At 6ft 2in, former bodybuilding champion Jiao Qinghua cuts an impressive figure as he peruses the lots on offer at the Shanghai sale of auction house Council. The midsummer sun beams through the Shanghai Grand Theatre’s translucent roof; the plush blue carpets and the 20th-century Chinese ink works on display bake in the heat.
But the avid collector of Modern, contemporary and classical art from China’s eastern Jiangsu province is downbeat. “The economy is declining and the pressure is high. A lot of bosses and entrepreneurs used to dare to buy,” Jiao says when we meet in his hotel by the Shanghai People’s Park the day before the auction. “Now they don’t dare to buy because they have no confidence.”
Jiao is a veteran of the coal industry who buys art with a business partner, another entrepreneur from the same province, though he declines to elaborate on their arrangement.
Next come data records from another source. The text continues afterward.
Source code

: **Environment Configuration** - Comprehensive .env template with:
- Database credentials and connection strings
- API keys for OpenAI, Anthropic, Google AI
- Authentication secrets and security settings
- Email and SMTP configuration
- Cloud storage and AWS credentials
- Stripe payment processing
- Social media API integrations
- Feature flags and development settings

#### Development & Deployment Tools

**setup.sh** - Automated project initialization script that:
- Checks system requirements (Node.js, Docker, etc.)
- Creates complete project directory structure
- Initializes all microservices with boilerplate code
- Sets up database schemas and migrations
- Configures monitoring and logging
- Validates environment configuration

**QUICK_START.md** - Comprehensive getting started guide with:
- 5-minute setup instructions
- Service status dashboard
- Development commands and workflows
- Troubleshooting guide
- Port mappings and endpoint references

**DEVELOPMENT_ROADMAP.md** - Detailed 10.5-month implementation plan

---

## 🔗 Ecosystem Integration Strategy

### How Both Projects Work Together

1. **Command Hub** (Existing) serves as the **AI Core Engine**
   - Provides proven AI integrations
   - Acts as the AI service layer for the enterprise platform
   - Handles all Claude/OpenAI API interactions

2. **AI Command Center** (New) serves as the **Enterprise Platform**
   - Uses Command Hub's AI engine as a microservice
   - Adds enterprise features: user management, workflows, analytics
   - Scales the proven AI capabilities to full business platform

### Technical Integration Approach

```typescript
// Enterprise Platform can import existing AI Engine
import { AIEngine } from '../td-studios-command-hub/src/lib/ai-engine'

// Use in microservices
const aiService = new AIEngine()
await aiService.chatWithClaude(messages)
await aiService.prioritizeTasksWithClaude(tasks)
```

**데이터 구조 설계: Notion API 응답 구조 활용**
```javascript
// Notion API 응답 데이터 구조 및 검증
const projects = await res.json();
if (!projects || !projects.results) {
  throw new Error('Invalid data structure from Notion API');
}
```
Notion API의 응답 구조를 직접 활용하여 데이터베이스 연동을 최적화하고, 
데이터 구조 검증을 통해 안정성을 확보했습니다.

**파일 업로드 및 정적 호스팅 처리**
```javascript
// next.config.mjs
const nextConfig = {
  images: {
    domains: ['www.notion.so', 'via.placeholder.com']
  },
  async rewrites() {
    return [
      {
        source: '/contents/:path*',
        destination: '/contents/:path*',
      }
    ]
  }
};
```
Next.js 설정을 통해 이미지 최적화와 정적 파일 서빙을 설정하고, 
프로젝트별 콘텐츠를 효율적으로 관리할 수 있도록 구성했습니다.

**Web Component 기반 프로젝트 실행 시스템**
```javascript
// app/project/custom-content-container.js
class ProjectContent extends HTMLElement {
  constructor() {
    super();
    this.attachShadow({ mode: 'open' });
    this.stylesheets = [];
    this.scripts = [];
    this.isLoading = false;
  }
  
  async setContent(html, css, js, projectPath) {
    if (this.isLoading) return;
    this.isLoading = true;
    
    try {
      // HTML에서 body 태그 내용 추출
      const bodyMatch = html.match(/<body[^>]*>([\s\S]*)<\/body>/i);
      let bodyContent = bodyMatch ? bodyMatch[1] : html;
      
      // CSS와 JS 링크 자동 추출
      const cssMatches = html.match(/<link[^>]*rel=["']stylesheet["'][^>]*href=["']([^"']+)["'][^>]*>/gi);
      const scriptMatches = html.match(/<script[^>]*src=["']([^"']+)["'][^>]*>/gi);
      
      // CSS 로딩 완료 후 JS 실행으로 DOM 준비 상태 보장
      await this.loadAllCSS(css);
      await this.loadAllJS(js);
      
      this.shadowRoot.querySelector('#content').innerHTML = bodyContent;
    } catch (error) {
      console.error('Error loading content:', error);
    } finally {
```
He thinks the once-swaggering mainland Chinese art market has entered a downward spiral — and he doesn’t know when it will recover.
“Before 2015, all segments of the market — no matter if it was painting, porcelain, antiquities, Chinese furniture — they all sold well,” he says. “After 2015, it started to be quite bad, a lot of people’s purchasing power was restricted.” Though the market held up broadly until about 2018, the pandemic dealt a death blow to buyers’ confidence. Not only did sale prices decline, but the number of bogus transactions, in which buyers fail to pay for works successfully bid for at auction shot up, Jiao reckons — and data confirms.